Items listed in a dataset
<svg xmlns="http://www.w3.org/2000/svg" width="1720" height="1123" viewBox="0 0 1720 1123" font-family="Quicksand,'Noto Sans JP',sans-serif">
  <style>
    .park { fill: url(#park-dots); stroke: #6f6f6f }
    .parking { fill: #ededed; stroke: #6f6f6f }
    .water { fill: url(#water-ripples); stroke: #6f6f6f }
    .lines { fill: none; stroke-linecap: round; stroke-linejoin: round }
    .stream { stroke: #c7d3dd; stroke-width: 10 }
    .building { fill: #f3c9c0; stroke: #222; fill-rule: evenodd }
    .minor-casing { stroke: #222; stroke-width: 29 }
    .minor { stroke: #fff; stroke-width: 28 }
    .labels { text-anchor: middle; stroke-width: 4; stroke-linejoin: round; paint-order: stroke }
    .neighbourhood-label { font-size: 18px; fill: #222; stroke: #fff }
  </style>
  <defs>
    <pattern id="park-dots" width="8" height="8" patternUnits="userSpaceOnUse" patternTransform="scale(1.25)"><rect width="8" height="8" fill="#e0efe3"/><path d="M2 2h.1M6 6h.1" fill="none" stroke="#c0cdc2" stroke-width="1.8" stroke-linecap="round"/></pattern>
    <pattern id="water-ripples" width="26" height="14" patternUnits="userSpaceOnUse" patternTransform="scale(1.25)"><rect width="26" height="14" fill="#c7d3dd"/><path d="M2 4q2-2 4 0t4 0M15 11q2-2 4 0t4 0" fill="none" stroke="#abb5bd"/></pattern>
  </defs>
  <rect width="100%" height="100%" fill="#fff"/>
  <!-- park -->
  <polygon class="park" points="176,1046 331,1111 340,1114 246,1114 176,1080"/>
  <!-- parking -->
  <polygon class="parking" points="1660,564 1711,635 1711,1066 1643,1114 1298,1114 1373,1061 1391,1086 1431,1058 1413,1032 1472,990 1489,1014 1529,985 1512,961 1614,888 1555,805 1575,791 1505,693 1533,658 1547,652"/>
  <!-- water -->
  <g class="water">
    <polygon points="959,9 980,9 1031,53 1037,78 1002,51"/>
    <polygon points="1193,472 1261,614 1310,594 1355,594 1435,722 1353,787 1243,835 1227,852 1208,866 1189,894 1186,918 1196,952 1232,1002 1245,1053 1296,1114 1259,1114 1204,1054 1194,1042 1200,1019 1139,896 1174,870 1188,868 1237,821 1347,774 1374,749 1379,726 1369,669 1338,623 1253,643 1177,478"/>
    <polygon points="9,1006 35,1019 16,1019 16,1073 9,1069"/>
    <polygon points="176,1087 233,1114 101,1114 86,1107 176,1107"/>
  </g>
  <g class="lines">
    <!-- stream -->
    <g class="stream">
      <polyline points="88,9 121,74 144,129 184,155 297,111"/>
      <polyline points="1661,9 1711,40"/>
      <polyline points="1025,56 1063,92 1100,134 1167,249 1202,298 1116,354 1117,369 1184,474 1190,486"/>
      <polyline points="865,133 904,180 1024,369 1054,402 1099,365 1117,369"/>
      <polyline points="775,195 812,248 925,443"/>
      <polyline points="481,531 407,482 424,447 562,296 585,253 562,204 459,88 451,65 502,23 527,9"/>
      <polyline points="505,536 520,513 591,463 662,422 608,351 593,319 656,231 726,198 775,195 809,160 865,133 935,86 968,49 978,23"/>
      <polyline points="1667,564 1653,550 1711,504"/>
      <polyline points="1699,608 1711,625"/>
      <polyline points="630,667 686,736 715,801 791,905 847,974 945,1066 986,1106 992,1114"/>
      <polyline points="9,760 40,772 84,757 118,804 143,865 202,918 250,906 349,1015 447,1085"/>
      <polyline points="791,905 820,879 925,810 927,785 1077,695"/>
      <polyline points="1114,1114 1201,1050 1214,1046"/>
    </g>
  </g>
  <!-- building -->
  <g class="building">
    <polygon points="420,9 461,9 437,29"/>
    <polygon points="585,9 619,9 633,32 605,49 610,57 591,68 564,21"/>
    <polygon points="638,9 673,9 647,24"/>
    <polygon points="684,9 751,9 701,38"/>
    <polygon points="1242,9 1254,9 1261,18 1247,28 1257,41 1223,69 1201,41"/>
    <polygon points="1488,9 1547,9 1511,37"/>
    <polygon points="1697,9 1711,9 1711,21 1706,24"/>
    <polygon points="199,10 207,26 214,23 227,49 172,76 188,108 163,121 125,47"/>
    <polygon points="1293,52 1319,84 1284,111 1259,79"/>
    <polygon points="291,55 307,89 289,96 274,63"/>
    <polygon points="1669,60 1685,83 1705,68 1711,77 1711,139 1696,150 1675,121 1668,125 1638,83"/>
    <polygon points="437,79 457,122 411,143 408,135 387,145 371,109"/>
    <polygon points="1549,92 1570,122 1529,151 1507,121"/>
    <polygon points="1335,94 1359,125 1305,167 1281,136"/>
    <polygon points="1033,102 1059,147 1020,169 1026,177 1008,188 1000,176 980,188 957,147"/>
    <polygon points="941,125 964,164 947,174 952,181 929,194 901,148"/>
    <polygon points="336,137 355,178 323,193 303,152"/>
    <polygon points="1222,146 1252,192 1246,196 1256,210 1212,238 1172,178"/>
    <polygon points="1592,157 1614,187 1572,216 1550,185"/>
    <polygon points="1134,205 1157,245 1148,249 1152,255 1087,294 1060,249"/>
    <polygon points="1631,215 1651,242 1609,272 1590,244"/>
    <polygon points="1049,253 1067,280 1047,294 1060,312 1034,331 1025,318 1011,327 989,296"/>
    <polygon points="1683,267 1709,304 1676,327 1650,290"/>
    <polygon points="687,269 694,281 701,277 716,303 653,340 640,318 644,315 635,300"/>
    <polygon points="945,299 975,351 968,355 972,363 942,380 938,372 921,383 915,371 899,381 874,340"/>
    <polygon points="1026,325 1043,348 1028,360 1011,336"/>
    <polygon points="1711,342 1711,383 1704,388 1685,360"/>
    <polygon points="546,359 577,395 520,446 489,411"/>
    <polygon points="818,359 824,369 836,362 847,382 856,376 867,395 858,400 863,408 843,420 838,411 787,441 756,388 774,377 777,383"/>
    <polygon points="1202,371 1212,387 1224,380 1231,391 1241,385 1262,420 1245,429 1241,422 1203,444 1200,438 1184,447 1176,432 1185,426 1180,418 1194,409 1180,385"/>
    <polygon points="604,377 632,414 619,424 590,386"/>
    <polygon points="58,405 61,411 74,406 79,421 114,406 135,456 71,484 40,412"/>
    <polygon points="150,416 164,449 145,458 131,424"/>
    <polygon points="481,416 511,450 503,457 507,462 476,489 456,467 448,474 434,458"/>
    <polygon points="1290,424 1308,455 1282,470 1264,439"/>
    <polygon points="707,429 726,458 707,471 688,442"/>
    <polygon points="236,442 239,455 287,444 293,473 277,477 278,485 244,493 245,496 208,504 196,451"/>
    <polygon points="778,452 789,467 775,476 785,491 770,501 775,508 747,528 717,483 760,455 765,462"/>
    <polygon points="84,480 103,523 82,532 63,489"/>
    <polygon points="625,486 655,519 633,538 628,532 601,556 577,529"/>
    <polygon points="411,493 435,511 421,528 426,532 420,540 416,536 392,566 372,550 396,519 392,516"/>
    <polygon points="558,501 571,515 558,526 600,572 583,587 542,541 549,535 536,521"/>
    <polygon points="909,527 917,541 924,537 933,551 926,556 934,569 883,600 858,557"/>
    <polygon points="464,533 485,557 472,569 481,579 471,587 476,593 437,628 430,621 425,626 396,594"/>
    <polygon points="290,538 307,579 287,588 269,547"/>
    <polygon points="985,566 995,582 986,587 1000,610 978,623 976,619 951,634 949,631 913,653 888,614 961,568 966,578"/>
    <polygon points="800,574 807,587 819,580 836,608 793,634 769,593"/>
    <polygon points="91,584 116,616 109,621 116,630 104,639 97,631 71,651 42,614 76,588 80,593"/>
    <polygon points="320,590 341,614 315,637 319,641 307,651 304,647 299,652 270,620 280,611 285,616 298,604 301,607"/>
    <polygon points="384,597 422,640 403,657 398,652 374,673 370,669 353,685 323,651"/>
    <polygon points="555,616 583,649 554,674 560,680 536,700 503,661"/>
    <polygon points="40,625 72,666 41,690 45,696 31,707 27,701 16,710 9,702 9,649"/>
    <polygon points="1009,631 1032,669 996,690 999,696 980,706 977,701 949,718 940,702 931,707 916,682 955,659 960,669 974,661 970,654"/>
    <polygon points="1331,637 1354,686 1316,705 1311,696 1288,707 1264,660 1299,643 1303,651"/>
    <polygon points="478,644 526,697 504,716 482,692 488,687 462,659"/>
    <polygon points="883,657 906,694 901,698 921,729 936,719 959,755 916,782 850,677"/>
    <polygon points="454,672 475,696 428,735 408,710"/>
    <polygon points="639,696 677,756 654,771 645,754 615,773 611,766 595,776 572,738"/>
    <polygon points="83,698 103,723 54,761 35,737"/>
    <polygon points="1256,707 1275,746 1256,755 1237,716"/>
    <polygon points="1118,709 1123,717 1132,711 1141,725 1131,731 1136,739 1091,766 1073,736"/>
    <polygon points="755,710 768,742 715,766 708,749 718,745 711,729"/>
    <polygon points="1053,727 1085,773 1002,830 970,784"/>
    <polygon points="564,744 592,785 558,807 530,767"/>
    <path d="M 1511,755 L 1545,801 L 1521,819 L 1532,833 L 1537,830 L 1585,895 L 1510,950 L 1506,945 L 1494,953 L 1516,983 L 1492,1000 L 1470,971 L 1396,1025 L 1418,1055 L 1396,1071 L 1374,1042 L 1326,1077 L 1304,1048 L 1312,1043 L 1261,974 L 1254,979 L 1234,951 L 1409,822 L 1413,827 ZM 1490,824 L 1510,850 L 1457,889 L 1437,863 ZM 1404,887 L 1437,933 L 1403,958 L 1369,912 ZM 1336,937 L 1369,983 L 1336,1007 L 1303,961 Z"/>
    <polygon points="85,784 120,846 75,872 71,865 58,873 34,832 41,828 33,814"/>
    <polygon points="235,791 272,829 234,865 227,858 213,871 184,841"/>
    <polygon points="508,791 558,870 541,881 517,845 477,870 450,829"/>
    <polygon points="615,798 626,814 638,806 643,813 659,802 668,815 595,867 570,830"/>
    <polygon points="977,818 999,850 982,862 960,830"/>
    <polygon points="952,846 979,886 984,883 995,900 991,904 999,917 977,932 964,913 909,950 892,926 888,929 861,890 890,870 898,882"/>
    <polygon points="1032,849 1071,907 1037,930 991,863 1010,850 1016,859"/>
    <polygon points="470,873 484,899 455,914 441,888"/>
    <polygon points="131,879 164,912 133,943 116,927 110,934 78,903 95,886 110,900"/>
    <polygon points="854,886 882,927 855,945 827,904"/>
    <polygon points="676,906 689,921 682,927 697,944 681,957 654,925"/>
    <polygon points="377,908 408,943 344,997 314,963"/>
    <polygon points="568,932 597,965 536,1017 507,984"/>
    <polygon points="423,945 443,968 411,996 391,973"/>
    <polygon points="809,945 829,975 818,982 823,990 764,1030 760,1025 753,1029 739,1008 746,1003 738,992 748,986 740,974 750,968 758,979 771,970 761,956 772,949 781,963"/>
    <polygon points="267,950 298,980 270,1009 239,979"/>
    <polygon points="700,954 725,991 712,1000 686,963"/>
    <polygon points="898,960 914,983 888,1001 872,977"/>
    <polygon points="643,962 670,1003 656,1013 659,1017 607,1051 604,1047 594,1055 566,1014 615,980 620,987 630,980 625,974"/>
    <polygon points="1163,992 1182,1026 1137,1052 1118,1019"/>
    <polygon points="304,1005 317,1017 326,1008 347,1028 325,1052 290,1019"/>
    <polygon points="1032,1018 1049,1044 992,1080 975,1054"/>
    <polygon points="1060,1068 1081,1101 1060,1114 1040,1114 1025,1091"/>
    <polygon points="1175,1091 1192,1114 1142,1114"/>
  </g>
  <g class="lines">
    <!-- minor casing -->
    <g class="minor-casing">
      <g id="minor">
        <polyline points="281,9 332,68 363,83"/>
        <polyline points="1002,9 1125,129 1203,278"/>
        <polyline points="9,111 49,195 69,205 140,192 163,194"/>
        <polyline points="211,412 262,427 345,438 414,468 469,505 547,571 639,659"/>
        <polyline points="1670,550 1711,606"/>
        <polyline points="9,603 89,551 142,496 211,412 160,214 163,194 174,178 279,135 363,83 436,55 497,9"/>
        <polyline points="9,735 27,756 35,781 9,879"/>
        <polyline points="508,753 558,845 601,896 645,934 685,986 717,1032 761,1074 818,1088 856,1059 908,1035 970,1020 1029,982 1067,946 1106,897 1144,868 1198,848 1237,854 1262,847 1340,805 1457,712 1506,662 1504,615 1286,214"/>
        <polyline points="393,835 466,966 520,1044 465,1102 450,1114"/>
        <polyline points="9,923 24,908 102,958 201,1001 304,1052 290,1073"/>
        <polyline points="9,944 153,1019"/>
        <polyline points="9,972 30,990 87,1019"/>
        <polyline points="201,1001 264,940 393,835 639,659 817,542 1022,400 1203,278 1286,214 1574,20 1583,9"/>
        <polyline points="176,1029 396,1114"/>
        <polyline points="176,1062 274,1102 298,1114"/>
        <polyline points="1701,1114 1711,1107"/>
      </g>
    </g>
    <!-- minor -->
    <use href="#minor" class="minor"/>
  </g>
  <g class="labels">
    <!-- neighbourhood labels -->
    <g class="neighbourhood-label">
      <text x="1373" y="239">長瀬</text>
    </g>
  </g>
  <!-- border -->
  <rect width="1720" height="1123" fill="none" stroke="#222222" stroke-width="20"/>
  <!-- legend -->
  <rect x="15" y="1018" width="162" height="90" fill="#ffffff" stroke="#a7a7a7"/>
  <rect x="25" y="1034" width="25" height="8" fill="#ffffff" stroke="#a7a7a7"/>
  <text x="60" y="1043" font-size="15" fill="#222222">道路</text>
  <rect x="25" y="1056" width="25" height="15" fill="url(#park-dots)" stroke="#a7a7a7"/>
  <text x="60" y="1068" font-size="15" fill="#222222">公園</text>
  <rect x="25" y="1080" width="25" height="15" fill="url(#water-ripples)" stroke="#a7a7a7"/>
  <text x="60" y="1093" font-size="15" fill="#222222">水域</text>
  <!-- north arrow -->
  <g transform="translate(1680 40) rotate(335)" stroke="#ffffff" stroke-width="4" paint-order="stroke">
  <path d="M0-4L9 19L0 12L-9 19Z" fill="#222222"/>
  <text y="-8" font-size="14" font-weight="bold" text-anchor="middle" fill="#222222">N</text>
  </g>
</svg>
* * *
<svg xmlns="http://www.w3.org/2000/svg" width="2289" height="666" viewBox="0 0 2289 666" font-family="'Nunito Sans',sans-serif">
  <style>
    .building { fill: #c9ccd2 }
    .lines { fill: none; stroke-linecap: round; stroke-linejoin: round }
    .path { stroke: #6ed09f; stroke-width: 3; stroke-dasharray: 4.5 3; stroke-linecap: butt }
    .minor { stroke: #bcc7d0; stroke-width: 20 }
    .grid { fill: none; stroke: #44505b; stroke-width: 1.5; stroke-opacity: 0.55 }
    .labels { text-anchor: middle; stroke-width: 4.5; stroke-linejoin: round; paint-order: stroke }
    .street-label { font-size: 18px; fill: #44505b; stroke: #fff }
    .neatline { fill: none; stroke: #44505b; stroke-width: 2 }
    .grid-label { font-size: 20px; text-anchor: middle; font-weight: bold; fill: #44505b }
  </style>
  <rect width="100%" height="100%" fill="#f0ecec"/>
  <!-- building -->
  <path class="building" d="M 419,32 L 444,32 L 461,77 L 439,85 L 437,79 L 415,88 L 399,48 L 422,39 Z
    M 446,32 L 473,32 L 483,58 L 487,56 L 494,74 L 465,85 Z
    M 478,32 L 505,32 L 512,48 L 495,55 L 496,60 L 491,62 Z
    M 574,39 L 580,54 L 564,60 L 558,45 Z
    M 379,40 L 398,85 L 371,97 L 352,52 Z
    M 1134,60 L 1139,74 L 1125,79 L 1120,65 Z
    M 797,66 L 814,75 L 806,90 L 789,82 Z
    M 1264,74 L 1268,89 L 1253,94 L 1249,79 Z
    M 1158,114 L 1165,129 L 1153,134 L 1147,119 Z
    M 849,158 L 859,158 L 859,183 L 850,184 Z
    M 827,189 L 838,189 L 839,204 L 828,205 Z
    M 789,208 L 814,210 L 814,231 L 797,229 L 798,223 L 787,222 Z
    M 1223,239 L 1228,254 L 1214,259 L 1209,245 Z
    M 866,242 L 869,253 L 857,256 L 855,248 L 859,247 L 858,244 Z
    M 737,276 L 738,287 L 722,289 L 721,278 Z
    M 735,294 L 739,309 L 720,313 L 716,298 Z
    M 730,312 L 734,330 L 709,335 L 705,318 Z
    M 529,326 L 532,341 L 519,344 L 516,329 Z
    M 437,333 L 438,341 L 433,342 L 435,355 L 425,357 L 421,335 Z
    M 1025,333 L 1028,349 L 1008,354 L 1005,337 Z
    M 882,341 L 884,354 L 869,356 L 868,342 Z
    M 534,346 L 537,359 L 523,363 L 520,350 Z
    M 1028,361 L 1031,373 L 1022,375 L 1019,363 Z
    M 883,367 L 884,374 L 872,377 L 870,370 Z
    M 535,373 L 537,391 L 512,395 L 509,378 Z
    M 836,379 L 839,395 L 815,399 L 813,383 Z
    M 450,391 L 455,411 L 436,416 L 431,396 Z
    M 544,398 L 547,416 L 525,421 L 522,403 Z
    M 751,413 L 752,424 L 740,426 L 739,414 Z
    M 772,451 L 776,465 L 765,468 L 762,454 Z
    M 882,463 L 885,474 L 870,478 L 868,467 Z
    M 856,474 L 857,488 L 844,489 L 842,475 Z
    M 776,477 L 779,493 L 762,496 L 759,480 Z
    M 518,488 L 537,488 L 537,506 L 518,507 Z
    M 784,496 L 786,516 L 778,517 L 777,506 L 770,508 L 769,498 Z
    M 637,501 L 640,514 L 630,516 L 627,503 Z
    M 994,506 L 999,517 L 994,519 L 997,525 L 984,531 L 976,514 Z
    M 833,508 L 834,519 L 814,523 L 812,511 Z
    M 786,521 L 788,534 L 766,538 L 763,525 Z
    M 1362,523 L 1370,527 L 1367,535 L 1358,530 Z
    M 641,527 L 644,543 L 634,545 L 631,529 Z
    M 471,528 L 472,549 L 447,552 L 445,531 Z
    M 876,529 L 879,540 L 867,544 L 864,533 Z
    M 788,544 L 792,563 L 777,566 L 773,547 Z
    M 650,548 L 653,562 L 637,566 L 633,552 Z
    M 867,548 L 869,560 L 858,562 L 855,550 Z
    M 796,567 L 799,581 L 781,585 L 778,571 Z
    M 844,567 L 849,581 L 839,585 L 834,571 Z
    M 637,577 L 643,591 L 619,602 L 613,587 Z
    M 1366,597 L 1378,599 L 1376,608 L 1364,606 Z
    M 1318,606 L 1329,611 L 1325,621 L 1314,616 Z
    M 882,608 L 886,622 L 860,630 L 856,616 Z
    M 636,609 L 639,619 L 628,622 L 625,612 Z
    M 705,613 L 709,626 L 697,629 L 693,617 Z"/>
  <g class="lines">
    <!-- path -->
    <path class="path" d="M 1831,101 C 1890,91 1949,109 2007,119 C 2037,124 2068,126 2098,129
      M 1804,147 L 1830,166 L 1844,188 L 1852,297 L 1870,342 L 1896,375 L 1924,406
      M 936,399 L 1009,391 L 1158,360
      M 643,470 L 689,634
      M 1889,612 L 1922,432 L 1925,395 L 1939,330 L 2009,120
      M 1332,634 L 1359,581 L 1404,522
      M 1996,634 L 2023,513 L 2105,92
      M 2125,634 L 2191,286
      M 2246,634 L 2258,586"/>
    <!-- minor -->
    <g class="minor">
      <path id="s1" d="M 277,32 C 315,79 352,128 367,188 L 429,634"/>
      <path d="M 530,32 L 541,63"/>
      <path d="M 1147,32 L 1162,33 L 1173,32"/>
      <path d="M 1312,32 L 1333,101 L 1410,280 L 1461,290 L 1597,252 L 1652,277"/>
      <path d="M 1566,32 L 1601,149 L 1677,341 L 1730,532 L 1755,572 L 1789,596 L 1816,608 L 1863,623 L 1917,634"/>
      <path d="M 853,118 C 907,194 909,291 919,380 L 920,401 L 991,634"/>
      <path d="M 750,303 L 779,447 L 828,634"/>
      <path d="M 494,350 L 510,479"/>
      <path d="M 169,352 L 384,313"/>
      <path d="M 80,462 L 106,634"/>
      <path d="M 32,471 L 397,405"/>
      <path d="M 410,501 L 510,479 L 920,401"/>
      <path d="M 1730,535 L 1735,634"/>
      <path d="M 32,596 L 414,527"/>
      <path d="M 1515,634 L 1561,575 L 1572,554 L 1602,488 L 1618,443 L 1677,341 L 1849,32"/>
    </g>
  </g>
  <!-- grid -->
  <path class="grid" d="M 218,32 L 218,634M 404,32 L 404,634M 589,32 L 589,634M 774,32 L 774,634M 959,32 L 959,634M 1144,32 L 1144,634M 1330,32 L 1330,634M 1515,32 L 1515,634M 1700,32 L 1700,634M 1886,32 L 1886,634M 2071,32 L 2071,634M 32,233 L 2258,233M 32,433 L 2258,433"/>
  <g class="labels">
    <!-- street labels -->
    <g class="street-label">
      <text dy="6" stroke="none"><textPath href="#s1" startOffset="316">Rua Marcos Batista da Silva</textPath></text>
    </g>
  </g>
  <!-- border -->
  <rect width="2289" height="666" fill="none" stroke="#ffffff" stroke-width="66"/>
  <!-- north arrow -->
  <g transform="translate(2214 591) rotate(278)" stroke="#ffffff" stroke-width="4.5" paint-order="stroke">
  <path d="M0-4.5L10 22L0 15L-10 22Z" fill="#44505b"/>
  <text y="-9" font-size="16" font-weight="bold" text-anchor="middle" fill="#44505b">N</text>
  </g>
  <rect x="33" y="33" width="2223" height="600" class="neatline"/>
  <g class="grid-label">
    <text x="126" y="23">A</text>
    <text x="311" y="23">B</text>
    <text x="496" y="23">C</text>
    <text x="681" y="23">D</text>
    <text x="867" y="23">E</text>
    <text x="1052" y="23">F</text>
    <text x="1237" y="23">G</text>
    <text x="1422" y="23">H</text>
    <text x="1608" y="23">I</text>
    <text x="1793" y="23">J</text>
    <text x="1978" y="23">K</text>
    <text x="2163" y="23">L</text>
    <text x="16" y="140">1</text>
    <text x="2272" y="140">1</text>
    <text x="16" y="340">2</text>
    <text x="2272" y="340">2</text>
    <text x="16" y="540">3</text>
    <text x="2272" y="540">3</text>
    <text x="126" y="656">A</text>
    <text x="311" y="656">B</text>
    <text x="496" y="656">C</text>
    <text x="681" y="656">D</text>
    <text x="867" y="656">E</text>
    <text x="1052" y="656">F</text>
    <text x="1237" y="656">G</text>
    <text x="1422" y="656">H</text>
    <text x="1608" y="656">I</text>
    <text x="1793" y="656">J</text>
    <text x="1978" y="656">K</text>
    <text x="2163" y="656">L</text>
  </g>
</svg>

WHAT THIS TASK INVOLVES: In the data above, retype exactly and only the lines between the one holding "M 737,276 L 738,287 L 722,289 L 721,278 Z" and the one holding "M 1332,634 L 1359,581 L 1404,522", inclusive.

EXPECTED OUTPUT:
    M 737,276 L 738,287 L 722,289 L 721,278 Z
    M 735,294 L 739,309 L 720,313 L 716,298 Z
    M 730,312 L 734,330 L 709,335 L 705,318 Z
    M 529,326 L 532,341 L 519,344 L 516,329 Z
    M 437,333 L 438,341 L 433,342 L 435,355 L 425,357 L 421,335 Z
    M 1025,333 L 1028,349 L 1008,354 L 1005,337 Z
    M 882,341 L 884,354 L 869,356 L 868,342 Z
    M 534,346 L 537,359 L 523,363 L 520,350 Z
    M 1028,361 L 1031,373 L 1022,375 L 1019,363 Z
    M 883,367 L 884,374 L 872,377 L 870,370 Z
    M 535,373 L 537,391 L 512,395 L 509,378 Z
    M 836,379 L 839,395 L 815,399 L 813,383 Z
    M 450,391 L 455,411 L 436,416 L 431,396 Z
    M 544,398 L 547,416 L 525,421 L 522,403 Z
    M 751,413 L 752,424 L 740,426 L 739,414 Z
    M 772,451 L 776,465 L 765,468 L 762,454 Z
    M 882,463 L 885,474 L 870,478 L 868,467 Z
    M 856,474 L 857,488 L 844,489 L 842,475 Z
    M 776,477 L 779,493 L 762,496 L 759,480 Z
    M 518,488 L 537,488 L 537,506 L 518,507 Z
    M 784,496 L 786,516 L 778,517 L 777,506 L 770,508 L 769,498 Z
    M 637,501 L 640,514 L 630,516 L 627,503 Z
    M 994,506 L 999,517 L 994,519 L 997,525 L 984,531 L 976,514 Z
    M 833,508 L 834,519 L 814,523 L 812,511 Z
    M 786,521 L 788,534 L 766,538 L 763,525 Z
    M 1362,523 L 1370,527 L 1367,535 L 1358,530 Z
    M 641,527 L 644,543 L 634,545 L 631,529 Z
    M 471,528 L 472,549 L 447,552 L 445,531 Z
    M 876,529 L 879,540 L 867,544 L 864,533 Z
    M 788,544 L 792,563 L 777,566 L 773,547 Z
    M 650,548 L 653,562 L 637,566 L 633,552 Z
    M 867,548 L 869,560 L 858,562 L 855,550 Z
    M 796,567 L 799,581 L 781,585 L 778,571 Z
    M 844,567 L 849,581 L 839,585 L 834,571 Z
    M 637,577 L 643,591 L 619,602 L 613,587 Z
    M 1366,597 L 1378,599 L 1376,608 L 1364,606 Z
    M 1318,606 L 1329,611 L 1325,621 L 1314,616 Z
    M 882,608 L 886,622 L 860,630 L 856,616 Z
    M 636,609 L 639,619 L 628,622 L 625,612 Z
    M 705,613 L 709,626 L 697,629 L 693,617 Z"/>
  <g class="lines">
    <!-- path -->
    <path class="path" d="M 1831,101 C 1890,91 1949,109 2007,119 C 2037,124 2068,126 2098,129
      M 1804,147 L 1830,166 L 1844,188 L 1852,297 L 1870,342 L 1896,375 L 1924,406
      M 936,399 L 1009,391 L 1158,360
      M 643,470 L 689,634
      M 1889,612 L 1922,432 L 1925,395 L 1939,330 L 2009,120
      M 1332,634 L 1359,581 L 1404,522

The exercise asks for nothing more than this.